It's interesting, isn't it, living in a time when anything can be true as long as you shut your eyes, plug your ears and just keep saying it? When you can just come up with what we call a 'pub reckon' and, instead of remembering that it's a half-baked, half-remembered idea you came up with after an Amstel too many, you can just decide to wholeheartedly believe in it?
In hindsight, it might've been a mistake to train computers to replicate that behaviour.
For example: hey, did you know that Lewis Hamilton is the godfather of Max Verstappen and Kelly Piquet's new baby?
He isn't, but Google saw a couple of AI-generated Facebook posts that said he is and provided comically unbelievable pictures, so now if you search 'Max Verstappen godfather' on the search engine so ubiquitous that 'to Google' is the de facto verb for looking something up online, it will confidently tell you: "Lewis Hamilton is the godfather to Max Verstappen's daughter."
It'll continue, confidently, to tell you about "a role he was chosen for after visiting Max and his partner, Kelly Piquet, following the birth of their daughter in 2025. The gesture highlights the personal relationship and mutual respect between the two Formula 1 drivers, which contrasts with their intense rivalry on the track."
Kelly Piquet and Max Verstappen welcomed their first child together earlier this year
AI hallucination sees Hamilton named godfather of Verstappen's child
It's not too much of an exaggeration to say that Google's shift from 'website you use to search terms on the internet' to 'AI-led lie machine, which will also spit out results for sponsored sites ahead of ones which are more helpful and correct but don't pay Google for the privilege' has been one of the most harmful tech developments of the 21st century.

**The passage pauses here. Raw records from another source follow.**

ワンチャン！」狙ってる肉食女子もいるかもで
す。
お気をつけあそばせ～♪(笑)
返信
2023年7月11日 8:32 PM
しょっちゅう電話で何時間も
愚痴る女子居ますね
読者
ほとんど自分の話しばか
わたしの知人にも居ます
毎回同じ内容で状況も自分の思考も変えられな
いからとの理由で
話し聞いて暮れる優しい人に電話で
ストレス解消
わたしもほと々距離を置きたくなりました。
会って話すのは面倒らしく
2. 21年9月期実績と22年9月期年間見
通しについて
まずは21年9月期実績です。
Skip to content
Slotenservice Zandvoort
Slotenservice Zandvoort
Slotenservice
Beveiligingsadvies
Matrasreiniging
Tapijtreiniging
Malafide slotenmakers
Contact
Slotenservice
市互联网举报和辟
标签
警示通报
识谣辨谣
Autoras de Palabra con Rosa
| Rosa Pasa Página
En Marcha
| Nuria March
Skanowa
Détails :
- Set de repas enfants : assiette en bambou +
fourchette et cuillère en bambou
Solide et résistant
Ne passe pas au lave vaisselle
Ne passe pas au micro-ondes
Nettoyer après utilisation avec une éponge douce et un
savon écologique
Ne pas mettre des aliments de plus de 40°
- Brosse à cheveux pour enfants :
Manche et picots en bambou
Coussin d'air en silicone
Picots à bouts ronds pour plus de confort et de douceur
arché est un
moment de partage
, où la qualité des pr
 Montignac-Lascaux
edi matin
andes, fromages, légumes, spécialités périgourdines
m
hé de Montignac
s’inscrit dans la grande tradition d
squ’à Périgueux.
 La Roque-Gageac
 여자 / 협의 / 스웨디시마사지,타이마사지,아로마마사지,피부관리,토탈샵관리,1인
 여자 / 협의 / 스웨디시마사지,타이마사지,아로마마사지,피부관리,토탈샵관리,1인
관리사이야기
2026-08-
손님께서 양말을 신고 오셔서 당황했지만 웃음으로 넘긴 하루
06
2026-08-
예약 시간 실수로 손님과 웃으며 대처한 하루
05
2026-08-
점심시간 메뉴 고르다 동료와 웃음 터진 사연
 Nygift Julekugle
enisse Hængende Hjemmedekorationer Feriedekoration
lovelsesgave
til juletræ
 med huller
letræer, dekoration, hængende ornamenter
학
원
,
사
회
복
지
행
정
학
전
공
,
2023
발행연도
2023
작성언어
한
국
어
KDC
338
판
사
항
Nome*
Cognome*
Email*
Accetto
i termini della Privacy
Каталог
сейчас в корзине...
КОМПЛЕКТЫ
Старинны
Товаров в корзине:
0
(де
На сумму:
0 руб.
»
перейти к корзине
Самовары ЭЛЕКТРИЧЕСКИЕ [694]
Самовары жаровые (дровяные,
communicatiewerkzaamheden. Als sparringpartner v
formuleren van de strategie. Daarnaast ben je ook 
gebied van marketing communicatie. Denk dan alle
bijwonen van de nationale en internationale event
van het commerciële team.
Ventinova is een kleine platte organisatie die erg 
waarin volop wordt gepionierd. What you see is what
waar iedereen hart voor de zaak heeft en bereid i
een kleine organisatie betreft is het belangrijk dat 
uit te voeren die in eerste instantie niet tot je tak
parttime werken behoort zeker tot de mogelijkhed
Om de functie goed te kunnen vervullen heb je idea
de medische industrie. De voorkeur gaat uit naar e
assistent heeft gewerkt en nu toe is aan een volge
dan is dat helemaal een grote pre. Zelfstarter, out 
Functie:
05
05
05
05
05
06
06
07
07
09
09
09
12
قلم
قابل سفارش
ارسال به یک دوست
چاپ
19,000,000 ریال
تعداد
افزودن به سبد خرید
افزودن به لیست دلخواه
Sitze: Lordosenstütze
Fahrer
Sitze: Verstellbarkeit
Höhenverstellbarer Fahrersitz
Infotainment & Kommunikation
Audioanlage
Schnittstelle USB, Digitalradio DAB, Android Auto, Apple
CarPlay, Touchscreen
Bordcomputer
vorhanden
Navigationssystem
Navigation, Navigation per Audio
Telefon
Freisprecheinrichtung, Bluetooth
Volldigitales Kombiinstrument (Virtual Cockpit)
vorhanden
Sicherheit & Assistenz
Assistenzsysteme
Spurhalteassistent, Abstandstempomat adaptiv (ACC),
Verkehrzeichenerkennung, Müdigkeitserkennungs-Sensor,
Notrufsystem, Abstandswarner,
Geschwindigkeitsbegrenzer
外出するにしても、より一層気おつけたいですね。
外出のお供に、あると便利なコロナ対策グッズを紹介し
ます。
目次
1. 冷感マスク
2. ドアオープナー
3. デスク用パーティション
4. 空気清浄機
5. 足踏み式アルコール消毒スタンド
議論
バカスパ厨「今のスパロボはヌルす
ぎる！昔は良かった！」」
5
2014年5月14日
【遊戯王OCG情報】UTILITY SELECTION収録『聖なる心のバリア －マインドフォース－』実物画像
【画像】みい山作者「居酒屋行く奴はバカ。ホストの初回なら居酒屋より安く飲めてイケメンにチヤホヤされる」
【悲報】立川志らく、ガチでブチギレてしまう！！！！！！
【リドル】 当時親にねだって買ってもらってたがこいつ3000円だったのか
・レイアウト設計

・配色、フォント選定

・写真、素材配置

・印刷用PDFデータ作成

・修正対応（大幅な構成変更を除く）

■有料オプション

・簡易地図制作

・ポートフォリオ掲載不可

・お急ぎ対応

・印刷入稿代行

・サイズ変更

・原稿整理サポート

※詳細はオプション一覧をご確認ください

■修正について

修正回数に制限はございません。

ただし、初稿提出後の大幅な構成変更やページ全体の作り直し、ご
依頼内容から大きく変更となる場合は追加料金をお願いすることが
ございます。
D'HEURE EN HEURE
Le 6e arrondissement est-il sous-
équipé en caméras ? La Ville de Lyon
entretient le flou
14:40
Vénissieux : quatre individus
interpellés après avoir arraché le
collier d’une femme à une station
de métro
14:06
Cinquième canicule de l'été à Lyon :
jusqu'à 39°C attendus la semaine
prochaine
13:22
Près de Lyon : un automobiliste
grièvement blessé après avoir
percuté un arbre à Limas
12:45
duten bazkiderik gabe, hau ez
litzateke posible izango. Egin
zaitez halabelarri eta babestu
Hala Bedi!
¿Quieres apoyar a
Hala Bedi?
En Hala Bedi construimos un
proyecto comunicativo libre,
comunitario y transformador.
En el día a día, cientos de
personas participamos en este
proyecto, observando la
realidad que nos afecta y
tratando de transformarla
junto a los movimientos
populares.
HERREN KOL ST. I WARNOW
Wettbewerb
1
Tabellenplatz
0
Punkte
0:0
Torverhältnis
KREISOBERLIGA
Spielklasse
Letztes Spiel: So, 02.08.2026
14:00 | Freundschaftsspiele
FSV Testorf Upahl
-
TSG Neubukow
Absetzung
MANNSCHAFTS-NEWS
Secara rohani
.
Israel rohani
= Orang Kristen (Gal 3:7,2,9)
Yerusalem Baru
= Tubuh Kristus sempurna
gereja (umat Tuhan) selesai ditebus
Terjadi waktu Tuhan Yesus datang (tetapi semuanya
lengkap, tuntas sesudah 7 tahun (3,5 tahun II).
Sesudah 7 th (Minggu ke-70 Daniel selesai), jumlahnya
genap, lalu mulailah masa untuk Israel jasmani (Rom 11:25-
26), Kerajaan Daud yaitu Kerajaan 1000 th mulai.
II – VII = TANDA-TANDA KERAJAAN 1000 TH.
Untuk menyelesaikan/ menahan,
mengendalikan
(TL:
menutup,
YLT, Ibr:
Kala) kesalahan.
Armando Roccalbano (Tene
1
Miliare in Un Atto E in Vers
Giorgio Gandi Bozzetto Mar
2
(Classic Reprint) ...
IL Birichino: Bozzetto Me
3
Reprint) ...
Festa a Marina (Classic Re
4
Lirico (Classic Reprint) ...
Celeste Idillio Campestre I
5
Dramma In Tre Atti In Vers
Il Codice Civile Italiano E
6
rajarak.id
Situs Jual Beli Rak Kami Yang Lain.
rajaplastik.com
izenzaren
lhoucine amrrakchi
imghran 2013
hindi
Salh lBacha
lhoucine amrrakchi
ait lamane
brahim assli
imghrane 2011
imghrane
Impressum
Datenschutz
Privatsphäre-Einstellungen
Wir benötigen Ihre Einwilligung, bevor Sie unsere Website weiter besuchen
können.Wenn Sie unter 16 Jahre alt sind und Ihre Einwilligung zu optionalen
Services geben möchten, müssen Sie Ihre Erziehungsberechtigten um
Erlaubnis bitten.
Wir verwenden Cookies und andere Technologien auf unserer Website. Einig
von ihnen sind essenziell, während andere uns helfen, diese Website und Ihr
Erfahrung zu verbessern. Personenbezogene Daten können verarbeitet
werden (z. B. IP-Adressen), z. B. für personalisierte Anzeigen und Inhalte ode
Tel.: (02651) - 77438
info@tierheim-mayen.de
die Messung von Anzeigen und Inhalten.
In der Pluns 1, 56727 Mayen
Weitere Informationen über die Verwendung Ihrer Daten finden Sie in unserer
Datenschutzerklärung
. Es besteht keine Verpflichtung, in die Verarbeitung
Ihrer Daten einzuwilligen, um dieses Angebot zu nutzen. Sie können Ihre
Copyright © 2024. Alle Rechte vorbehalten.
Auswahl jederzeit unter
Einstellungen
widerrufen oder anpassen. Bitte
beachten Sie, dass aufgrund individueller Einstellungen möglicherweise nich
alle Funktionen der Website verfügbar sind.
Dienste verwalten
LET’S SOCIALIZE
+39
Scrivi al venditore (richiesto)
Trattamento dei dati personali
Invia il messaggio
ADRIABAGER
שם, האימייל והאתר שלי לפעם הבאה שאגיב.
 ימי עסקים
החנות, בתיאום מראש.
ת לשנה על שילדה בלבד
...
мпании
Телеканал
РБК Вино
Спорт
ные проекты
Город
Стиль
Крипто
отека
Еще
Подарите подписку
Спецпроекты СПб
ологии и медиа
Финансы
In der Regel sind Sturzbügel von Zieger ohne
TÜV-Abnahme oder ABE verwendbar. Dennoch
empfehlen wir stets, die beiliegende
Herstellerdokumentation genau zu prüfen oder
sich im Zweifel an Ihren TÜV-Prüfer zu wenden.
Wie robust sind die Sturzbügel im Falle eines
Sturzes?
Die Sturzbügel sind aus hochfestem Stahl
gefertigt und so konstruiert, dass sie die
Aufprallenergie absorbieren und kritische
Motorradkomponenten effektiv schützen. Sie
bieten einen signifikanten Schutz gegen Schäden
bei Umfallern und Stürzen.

And that's a crowded field. Like, a 25-team grid going into Turn 1 at Mugello.
Man, can I just break the fourth wall for a moment? I wanted to write this piece as a light, fun spearing of Google's AI search results being more bugged than Richard Nixon’s White House, but instead I just got incredibly depressed about two words in.
Did you know that people are only half as likely to click a even single link on Google if they get served an AI summary with their search? It's just blind faith and slavish obedience to a deeply flawed technology, which makes everything around it worse.
Here's your task for this week. When you're about to pass on something that you've read uncredited on social media, or asked Grok to summarise, or done anything other than have the basic human curiosity to know whether what you're about to say hasn't just been made up for clout or hallucinated by AI – don't. Pause for 30 seconds. Go and find an actual primary source for it, whether that's a video, a news article from a website with some level of accountability and respect, whatever it is.
I did it just now, actually going to Google to check that the 'Max Verstappen godfather' search summary is a real thing it delivers and not just a doctored screenshot someone posted online. It's not hard, and it'll stop you looking like a bozo more often than you'd think.
Every time you see something on Twitter and just ask '@grok is this true', you are actively choosing to make yourself a little bit more stupid. You're abdicating your own thinking and handing it off to a computer program which is famous for getting things wrong. You are choosing to do this instead of making a couple of clicks and finding out for yourself, more reliably.
Just take half a second to think critically about something, and make the world a minutely better place.
Because unless more people remember how to do that, we are screwed.